Statoil’s share price jumped more than 5 percent and the main index of the Oslo Stock Exchange was up nearly 2 percent on Thursday, after members of the OPEC oil cartel agreed to cut production in November. That sent oil prices up, which is always good news for the Norwegian economy.
Uncertainty over long-term effects of the OPEC deal remained, but there was some immediate relief in the Norway’s biggest industry, oil and offshore. Newspaper Dagens Næringsliv (DN) was reporting how share prices traded in Oslo jumped within minutes after the exchange opened, with the index rising 1.9 percent to just over 620. Statoil shares were up 5.4 percent, to NOK 132.10.
The price of a barrel of North Sea crude jumped 6 percent during the night, to around USD 49. Norwegian-controlled oil rig company Seadrill spiked 19.7 in trading in the US and shot up 18.4 percent (to NOK 18.21) in Oslo when trading opened.
The value of Norway’s currency, the krone, was also expected to rise but there was no immediate or dramatic increase.
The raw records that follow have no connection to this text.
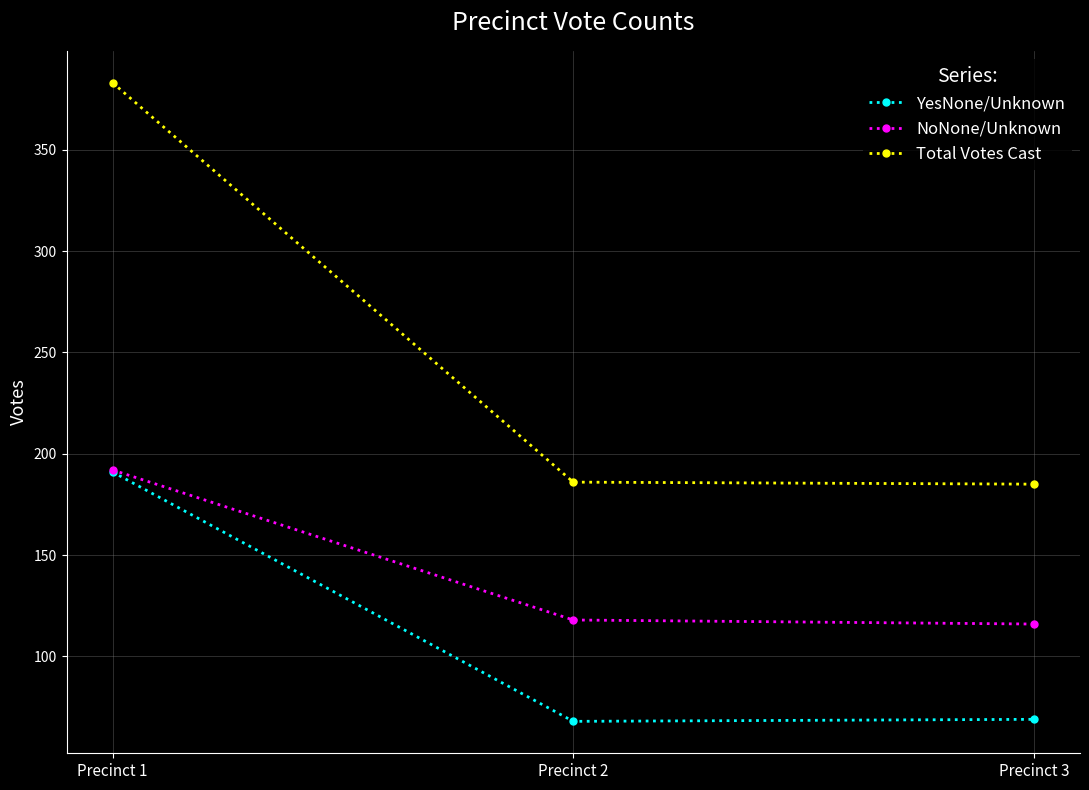

How many values in the Total Votes Cast series are below 186?

1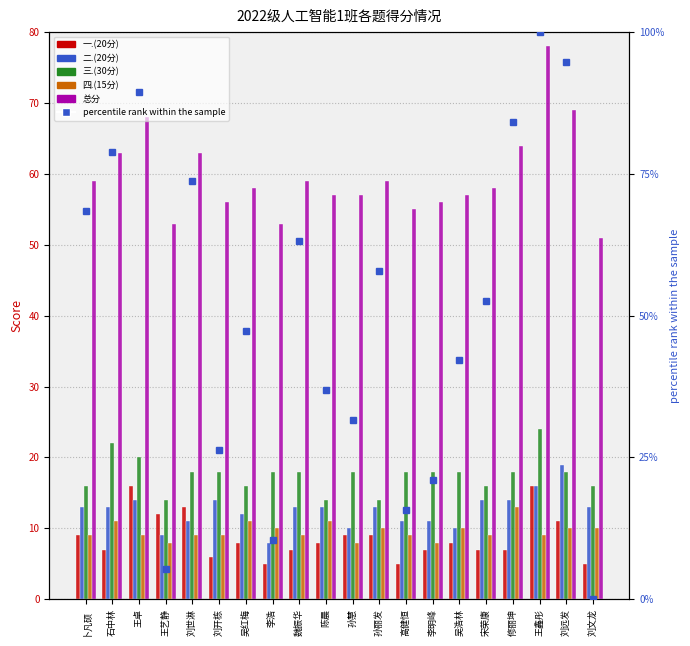

List the series in order of their peak value, highest first.

percentile rank within the sample, 总分, 三.(30分), 二.(20分), 一.(20分), 四.(15分)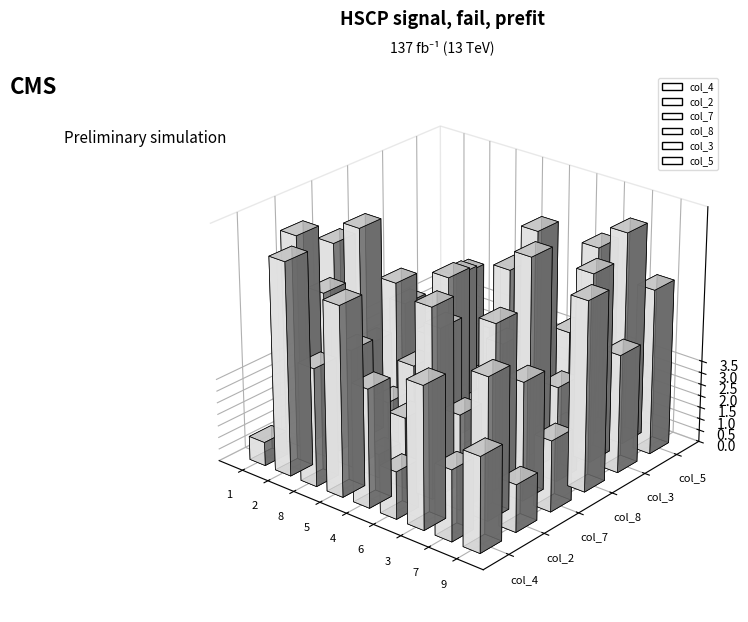

Reading right to left, what are all the values shown in this chart?

col_4: 9=4	7=3	3=6	6=2	4=5	5=8	8=5	2=9	1=1
col_2: 9=2	7=6	3=4	6=8	4=3	5=1	8=5	2=7	1=9
col_7: 9=3	7=5	3=7	6=1	4=6	5=4	8=2	2=9	1=8
col_8: 9=8	7=4	3=9	6=5	4=2	5=7	8=1	2=6	1=3
col_3: 9=5	7=8	3=1	6=9	4=7	5=2	8=6	2=3	1=4
col_5: 9=7	7=9	3=8	6=4	4=1	5=6	8=3	2=5	1=2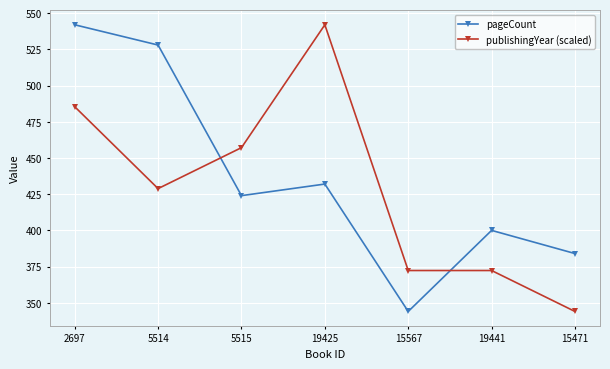

The value of pageCount at 15567 is 344.0. True or false?

True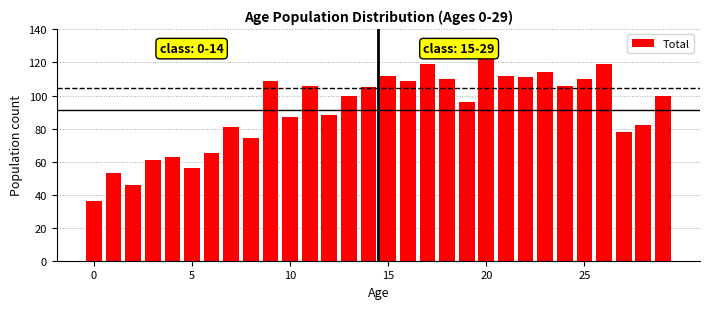

What is the difference between the maximum and minimum values?

86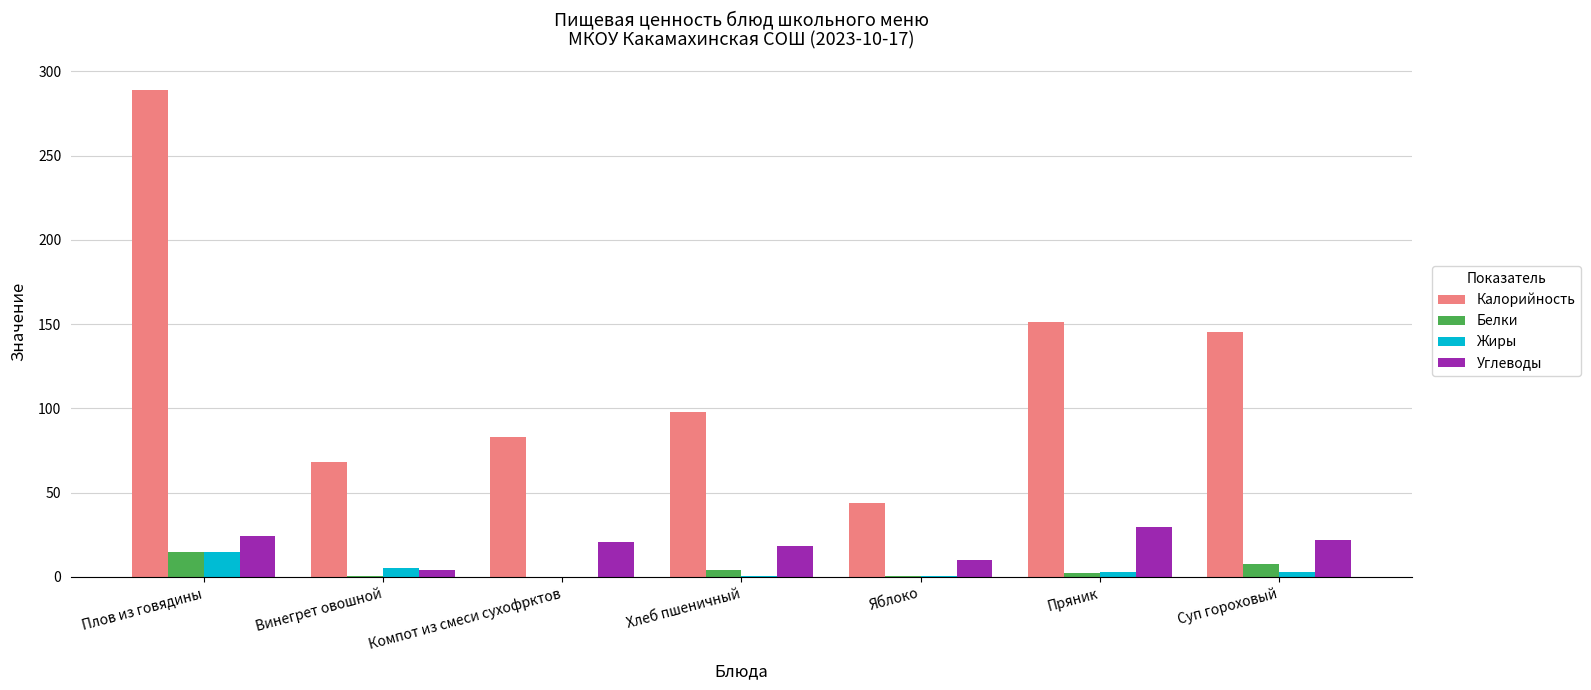

At which category is the sum across all series the highest?

Плов из говядины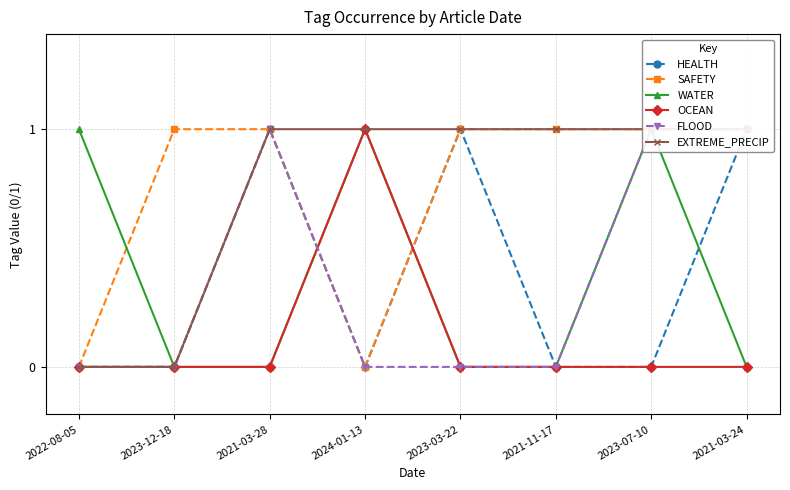

What value does the FLOOD series have at 2023-07-10?

1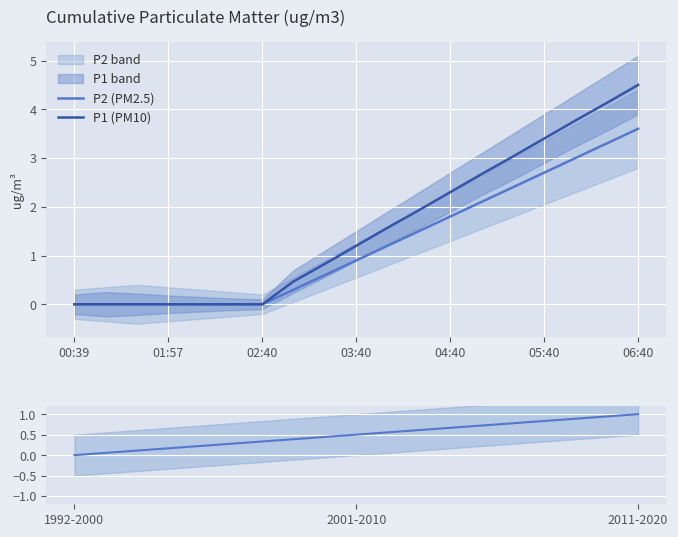

What is the smallest value displayed?

-0.4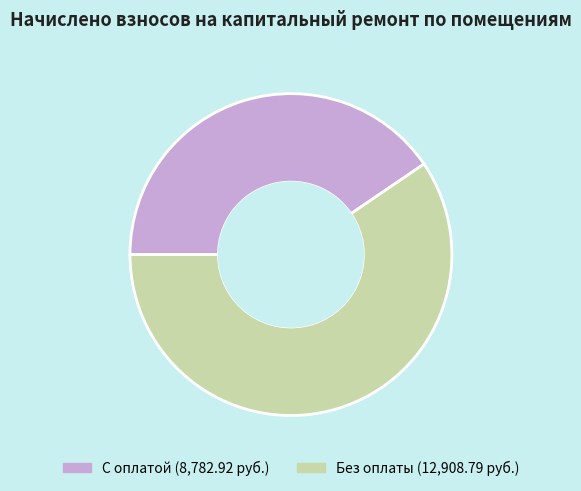

Is there any slice that represents more than half of the pie?

Yes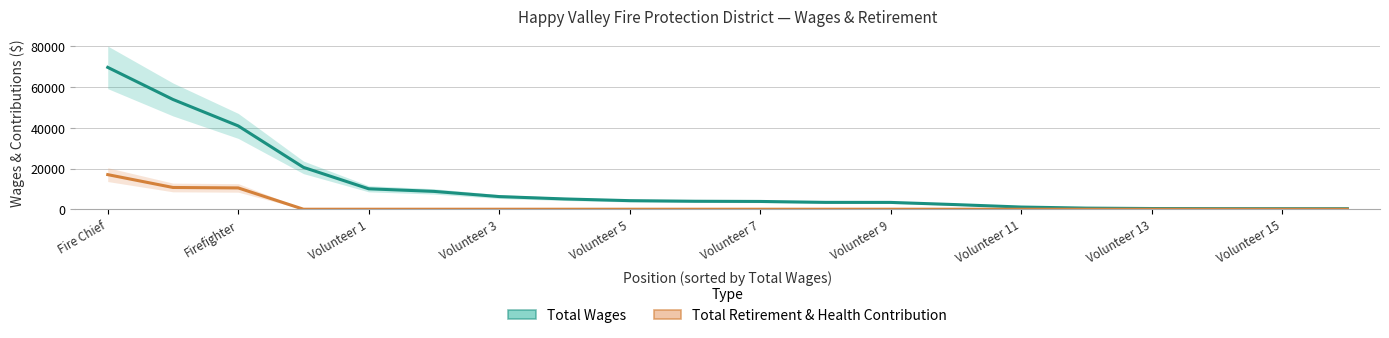

What is the value of the Total Wages point at the 5th from the left?

10042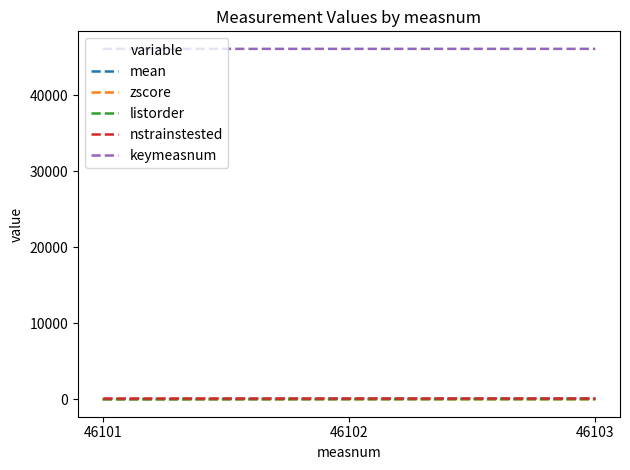

Which series has the largest total across all categories?

keymeasnum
The krone strengthened somewhat last week after Norway’s central bank opted against cutting interest rates and indicated rates would remain at around 0.5 percent for quite awhile. After trading at around NOK 8.30 to the US dollar, it was costing around NOK 8.15 to buy a dollar earlier this week. By mid-morning Thursday, many hours after the OPEC agreement to cut its oil supply to boost demand and prices, a dollar cost NOK 8.05.
Analysts were quick to note that uncertainty continues to plague the oil markets. They warned against too much investor optimism after Reuters reported Wednesday night that OPEC would cut its own production by up to 750,000 barrels a day. “It’s a surprise that they managed to do this,” exclaimed Thina Saltvedt, senior oil analyst at Nordea Markets, to DN. “This will restore some balance in the oil market and that’s what the market has been waiting for.”
Saltvedt still thinks, however, that the production cut isn’t large enough to actually “re-balance” the market, between costs and revenues, and she doesn’t think oil prices will really take off. She thinks there’s still too much oil in the market to push prices much higher.
“It will take a cut of a million barrels to really reduce the enormous amounts of oil in storage,” Saltvedt told DN. “One thing is to balance supply and demand, but there’s been an extreme build-up of oil in storage.”
Thorbjørn Kjus, an oil analyst at Norway’s biggest bank, DNB, has also spoken of “extreme uncertainty” in the markets, noting how Iran has increased production since the last OPEC meeting and that both Iran and Saudi Arabia are unpredictable arch-rivals. Other major banks and investors called OPEC’s agreement “unclear” and “vague,” with DN reporting that investment bank Goldman Sachs was predicting oil prices will fall again in the fourth quarter.